To solve the limit \[ \lim_{x \to 0} \frac{48}{x^4} \int_0^x \frac{t^3}{t^6 + 1} dt, \] we can use L'Hôpital's rule since both the numerator and the denominator approach 0 as \(x\) approaches 0. ### Step 1: Identify the form of the limit As \(x \to 0\), the integral \(\int_0^x \frac{t^3}{t^6 + 1} dt\) approaches 0, and \(x^4\) also approaches 0. Thus, we have a \( \frac{0}{0} \) form. ### Step 2: Apply L'Hôpital's Rule According to L'Hôpital's rule, we differentiate the numerator and the denominator with respect to \(x\): - **Numerator**: \( \int_0^x \frac{t^3}{t^6 + 1} dt \) differentiated with respect to \(x\) gives us \( \frac{x^3}{x^6 + 1} \) (by the Fundamental Theorem of Calculus). - **Denominator**: \( x^4 \) differentiated with respect to \(x\) gives us \( 4x^3 \).

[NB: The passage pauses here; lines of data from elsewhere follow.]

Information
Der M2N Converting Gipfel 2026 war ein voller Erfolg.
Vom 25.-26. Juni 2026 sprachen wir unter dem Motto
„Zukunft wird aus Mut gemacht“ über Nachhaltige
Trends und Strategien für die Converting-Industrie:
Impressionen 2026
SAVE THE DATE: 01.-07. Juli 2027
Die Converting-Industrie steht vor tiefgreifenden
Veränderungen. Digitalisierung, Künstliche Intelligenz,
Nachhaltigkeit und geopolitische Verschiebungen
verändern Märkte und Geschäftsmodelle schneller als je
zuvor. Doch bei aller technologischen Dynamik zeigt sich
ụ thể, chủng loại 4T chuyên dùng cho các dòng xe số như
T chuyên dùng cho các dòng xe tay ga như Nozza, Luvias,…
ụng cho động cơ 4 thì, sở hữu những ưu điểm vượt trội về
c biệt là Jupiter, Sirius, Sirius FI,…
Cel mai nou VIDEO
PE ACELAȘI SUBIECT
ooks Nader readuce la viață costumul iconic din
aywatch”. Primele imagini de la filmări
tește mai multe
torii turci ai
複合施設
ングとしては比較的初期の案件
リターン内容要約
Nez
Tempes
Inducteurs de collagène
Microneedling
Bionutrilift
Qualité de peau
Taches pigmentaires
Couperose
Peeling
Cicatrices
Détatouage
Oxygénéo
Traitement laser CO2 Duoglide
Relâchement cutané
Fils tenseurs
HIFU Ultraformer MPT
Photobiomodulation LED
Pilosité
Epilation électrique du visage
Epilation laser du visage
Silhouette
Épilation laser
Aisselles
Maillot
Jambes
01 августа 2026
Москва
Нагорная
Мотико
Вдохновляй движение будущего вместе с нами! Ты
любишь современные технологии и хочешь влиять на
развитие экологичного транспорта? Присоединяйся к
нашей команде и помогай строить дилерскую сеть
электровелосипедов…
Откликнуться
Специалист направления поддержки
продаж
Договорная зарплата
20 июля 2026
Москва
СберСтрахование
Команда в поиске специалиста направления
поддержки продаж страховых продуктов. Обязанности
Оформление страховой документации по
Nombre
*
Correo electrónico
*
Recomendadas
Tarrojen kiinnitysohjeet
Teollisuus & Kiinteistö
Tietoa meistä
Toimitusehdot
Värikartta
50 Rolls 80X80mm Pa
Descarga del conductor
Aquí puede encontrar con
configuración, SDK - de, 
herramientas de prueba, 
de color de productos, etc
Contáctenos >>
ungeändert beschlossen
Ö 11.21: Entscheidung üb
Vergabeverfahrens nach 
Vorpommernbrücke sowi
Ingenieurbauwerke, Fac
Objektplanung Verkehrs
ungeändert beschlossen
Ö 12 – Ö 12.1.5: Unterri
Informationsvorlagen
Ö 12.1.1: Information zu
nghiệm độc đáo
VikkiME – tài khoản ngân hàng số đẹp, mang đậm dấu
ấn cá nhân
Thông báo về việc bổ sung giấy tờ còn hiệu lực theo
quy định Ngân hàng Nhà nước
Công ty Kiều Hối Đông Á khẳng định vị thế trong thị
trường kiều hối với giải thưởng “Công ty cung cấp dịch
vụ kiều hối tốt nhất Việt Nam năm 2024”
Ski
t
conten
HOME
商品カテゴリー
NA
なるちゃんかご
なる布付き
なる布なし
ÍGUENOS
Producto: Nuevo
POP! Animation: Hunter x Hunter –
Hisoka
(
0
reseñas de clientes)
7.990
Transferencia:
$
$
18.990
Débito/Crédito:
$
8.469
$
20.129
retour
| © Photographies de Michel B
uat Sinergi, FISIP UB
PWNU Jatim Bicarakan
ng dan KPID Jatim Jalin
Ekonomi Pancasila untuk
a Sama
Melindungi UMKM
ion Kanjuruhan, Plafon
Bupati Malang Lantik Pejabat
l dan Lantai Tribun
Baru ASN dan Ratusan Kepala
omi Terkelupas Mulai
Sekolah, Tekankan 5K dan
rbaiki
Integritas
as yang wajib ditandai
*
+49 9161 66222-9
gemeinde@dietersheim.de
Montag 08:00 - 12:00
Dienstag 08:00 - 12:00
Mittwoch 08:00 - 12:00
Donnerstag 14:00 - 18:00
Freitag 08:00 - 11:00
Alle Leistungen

Now we rewrite the limit: \[ \lim_{x \to 0} \frac{\frac{x^3}{x^6 + 1}}{4x^3}. \] ### Step 3: Simplify the expression We can simplify the expression: \[ \lim_{x \to 0} \frac{x^3}{4x^3(x^6 + 1)} = \lim_{x \to 0} \frac{1}{4(x^6 + 1)}. \] ### Step 4: Evaluate the limit As \(x\) approaches 0, \(x^6\) approaches 0, hence: \[ \lim_{x \to 0} \frac{1}{4(x^6 + 1)} = \frac{1}{4(0 + 1)} = \frac{1}{4}. \] ### Step 5: Multiply by the constant in front Now, we multiply this result by the constant 48 from the original limit: \[ 48 \cdot \frac{1}{4} = 12. \] Thus, the final result is: \[ \lim_{x \to 0} \frac{48}{x^4} \int_0^x \frac{t^3}{t^6 + 1} dt = 12. \] ### Final Answer The limit is equal to \(12\). ---